Pick out each line in the items below that contains the string "будут", and copy those lines.

DATA ::
·····

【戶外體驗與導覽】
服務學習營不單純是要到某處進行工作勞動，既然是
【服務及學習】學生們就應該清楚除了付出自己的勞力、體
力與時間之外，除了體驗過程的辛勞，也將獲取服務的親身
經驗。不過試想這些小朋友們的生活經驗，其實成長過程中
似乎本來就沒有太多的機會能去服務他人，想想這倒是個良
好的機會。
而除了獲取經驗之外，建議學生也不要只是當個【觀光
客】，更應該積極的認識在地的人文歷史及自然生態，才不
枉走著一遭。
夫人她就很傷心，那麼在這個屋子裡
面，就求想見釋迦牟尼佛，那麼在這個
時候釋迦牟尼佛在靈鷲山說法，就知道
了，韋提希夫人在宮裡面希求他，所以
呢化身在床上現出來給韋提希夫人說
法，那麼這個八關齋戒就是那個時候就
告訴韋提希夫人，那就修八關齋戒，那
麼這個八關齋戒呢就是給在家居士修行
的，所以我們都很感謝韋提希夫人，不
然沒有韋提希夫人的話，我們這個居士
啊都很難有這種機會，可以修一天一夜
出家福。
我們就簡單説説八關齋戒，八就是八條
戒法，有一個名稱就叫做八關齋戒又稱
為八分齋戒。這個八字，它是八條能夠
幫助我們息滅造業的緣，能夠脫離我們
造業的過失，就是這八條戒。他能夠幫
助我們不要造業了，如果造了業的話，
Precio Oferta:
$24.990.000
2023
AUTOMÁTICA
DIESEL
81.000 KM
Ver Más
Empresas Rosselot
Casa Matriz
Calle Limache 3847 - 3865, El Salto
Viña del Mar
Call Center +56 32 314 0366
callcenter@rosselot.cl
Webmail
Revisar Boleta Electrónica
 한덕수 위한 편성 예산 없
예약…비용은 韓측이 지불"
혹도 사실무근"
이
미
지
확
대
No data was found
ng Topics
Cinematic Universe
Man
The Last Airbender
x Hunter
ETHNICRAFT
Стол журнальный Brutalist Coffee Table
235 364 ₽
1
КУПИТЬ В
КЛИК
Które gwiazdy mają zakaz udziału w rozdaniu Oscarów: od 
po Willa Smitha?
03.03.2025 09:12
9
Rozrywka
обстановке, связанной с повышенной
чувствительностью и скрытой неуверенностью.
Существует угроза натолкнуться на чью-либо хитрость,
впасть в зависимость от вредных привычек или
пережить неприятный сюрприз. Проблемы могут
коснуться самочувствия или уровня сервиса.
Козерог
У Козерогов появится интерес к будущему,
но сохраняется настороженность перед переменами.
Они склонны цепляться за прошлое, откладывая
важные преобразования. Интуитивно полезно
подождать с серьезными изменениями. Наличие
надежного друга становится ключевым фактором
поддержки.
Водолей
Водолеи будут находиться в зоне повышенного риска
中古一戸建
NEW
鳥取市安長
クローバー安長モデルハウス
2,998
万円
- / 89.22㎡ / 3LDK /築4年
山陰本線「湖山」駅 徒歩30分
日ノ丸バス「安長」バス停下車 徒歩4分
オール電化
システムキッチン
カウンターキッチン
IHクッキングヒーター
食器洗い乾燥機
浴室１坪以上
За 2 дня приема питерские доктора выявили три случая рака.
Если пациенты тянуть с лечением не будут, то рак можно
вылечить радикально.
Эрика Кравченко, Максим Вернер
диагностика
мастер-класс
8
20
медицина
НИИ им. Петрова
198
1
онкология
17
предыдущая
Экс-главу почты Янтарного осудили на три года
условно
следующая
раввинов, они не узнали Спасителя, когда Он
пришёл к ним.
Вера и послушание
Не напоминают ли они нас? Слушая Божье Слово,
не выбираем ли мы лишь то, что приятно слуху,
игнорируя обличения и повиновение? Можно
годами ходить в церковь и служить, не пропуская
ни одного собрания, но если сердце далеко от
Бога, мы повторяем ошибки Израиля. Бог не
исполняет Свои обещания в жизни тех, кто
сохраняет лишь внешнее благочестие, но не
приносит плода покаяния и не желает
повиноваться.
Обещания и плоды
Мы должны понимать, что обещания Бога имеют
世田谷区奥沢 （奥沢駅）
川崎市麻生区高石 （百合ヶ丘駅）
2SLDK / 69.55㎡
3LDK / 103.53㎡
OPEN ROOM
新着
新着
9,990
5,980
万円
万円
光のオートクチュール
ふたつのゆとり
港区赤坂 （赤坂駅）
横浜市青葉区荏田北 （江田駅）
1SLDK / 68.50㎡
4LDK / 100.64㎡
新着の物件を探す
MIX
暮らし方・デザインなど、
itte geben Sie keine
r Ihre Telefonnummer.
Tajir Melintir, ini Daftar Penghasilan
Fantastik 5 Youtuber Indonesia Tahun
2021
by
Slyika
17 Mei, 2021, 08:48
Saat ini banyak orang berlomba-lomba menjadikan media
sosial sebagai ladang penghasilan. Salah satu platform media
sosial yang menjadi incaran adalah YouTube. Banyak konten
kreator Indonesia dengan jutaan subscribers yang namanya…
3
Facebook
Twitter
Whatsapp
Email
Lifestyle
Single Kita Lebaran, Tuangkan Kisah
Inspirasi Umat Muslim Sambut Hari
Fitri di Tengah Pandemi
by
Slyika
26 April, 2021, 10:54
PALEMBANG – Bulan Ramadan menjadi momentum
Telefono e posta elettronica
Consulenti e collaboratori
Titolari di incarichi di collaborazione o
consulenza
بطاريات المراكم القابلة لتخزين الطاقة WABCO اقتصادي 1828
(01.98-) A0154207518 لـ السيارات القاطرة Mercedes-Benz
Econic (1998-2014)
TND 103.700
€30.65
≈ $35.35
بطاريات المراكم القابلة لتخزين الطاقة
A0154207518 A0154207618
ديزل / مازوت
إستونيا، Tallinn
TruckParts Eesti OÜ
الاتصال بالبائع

·····

WRITTEN SOLUTION ::
Водолеи будут находиться в зоне повышенного риска
Если пациенты тянуть с лечением не будут, то рак можно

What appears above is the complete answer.